I couldn't think of a better title, edits are welcome.
This is what I tried:
$g(0+\triangle x) - g(0) = dg(0)(\triangle x) +o(\triangle x) \implies g(x) = x+o(x) \implies \frac{||g(x) - x||}{||x||} \xrightarrow[x \to 0]{} 0$
So we can choose some $\delta > 0$ s.t if $||x|| < \delta$ then $||g(x)-x|| < ||x||_{\infty} \varepsilon$
Now $x \in C_r \implies |x^i|<r \implies |g(x)^i| < r+ ||x||_{\infty}\varepsilon \leq r+r \varepsilon \implies g(C_{r}) \subset C_{(1+\varepsilon)r}$
But i'm not sure how to show $C_{(1-\varepsilon)r} \subset g(C_{r})$.
Hints appreciated.
Also, does what I did so far seem correct?

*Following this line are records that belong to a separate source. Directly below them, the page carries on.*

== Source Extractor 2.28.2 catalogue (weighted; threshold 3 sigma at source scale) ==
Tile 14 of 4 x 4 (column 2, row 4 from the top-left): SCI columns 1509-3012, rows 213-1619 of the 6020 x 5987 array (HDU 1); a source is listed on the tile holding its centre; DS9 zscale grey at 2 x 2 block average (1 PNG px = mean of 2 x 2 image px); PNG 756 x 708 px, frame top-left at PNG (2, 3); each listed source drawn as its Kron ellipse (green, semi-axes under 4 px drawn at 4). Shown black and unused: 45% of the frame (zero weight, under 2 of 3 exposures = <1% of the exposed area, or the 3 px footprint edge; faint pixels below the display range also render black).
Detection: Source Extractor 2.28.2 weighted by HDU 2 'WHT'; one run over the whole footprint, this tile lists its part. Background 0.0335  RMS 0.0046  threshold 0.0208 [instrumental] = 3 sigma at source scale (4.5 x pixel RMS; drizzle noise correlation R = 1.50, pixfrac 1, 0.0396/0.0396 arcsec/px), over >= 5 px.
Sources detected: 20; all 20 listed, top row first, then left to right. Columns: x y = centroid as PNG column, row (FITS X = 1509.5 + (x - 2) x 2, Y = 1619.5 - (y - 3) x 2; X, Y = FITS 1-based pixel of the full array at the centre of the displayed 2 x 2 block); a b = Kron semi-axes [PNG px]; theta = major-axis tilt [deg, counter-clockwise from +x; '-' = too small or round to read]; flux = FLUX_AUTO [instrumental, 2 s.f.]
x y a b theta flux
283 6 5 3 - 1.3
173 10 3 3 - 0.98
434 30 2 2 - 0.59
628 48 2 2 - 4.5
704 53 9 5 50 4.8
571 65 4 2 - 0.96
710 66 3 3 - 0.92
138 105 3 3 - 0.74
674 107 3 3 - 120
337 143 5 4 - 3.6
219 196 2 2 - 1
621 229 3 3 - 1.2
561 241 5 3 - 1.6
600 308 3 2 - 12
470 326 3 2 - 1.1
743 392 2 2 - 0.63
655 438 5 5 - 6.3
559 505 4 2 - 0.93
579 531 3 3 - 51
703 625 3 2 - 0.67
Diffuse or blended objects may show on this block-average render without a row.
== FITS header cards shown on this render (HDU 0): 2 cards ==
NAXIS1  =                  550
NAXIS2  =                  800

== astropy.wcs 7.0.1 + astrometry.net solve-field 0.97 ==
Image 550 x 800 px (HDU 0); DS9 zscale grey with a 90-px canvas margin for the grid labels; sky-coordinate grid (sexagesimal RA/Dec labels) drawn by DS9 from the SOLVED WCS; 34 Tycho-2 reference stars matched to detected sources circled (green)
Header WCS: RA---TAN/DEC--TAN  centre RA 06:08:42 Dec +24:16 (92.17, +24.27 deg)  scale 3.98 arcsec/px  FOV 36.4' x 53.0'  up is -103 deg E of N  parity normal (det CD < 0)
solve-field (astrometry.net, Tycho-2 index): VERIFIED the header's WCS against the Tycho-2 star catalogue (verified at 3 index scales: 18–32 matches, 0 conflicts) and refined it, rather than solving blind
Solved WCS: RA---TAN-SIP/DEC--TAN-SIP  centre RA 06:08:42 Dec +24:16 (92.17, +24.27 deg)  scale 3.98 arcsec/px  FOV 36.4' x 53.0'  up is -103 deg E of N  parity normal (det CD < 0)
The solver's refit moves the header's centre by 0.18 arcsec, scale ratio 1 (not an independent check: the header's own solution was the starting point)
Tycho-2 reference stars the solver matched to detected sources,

 A: Step 1: Definition of multivariate derivative
By definition, $dg(x)$ is the unique matrix which satisfies:
$$
\lim_{h\rightarrow 0}\frac{||g(x+h)-(g(x)+dg(x) h)||_2}{||h||_2}=0
$$
In our case, this simplifies to:
$$
\lim_{h\rightarrow 0}\frac{||g(h)-h||_2}{||h||_2}=0
$$
Step 2: Working with cubes
But since we are working with cubes, not Euclidean balls, we would perfer the "cube-norm" (aka the sup-norm): $||x||_\infty:=\max_{i\in[n]}|x_i|$.
It still works, using the following inequalities (easy to show):
$$
||x||_\infty\leq ||x||_2\leq \sqrt{n}||x||_\infty
$$
We can write:
$$
0=\lim_{h\rightarrow 0}\frac{||g(h)-h||_2}{||h||_2}\geq \lim_{h\rightarrow 0}\frac{||g(h)-h||_\infty}{\sqrt{n}||h||_\infty}\geq 0
$$
So, it follows that the limit is zero, also for the $||\cdot||_\infty$-norm.
Finally, this means that for any $\varepsilon>0$, there exists a $\delta>0$, such that for all $||h||_\infty<\delta$ (in other words, for all $h\in C_\delta$),
$$
\frac{||g(h)-h||_\infty}{||h||_\infty}<\epsilon
$$
Step 3: Triangular inequality
Using the triangular inequality, $||h||_\infty\leq ||g(h)-h||_\infty+||g(h)||_\infty$.
Therefore:
$$
\frac{||h||_\infty}{||h||_\infty}-\frac{||g(h)||_\infty}{||h||_\infty}<\epsilon
$$
Rearranging:
$$
||h||_\infty(1-\epsilon)< ||g(h)||_\infty
$$
Using instead the triangular inequality $||g(h)||_\infty\leq ||g(h)-h||_\infty+||h||_\infty$, we get:
$$
\frac{||g(h)||_\infty}{||h||_\infty}-\frac{||h||_\infty}{||h||_\infty}<\epsilon
$$
Which means:
$$
||g(h)||_\infty\leq ||h||_\infty(1+\epsilon)
$$
To summarize:
$$
||h||_\infty(1-\epsilon)\leq ||g(h)||_\infty\leq ||h||_\infty(1+\epsilon)
$$
This already implies that $g(C_\delta)\subset C_{\delta(1+\epsilon)}$.
However, it is not enough to conclude that $g(C_\delta)$ contains all of $g(C_{\delta(1-\epsilon)})$.
Step 3: Inverse function theorem
By the inverse function theorem, there is some open set $V$ containing $0$, such that $g^{-1}$ exists on $V$ and is continuous.
Henceforth we will assume $C_{\delta(1+\epsilon)}\subset V$ (if not, we make $\delta>0$ smaller until this is true).
Moreover, the inverse function theorem tells us that $dg^{-1}(0)=I^{-1}=I$.
Repeat steps 1-2, to obtain:
$$
||g^{-1}(y)-y||_\infty\leq \epsilon||y||_\infty
$$
This holds for all $||y||_\infty<\gamma$ for some small $\gamma$, we may take $\gamma=\delta$ without loss of generality.
Step 4: Completing the proof
Take any $x\in C_{\delta(1-\epsilon)}$. We show that $x\in g(C_{\delta})$.
Since $g$ is invertible on $C_{\delta}$, this is the same as requiring that $y\in  C_{\delta}$ whenever $g^{-1}(y)\in C_{\delta(1-\epsilon)}$.
Finally:
$$
||y||_\infty \leq ||g^{-1}(y)||_\infty+||g^{-1}(y)-y||_\infty\leq \delta(1-\epsilon)+\epsilon||y||_\infty
$$
Rearranging, we have $||y||_\infty<\delta$. The proof is complete.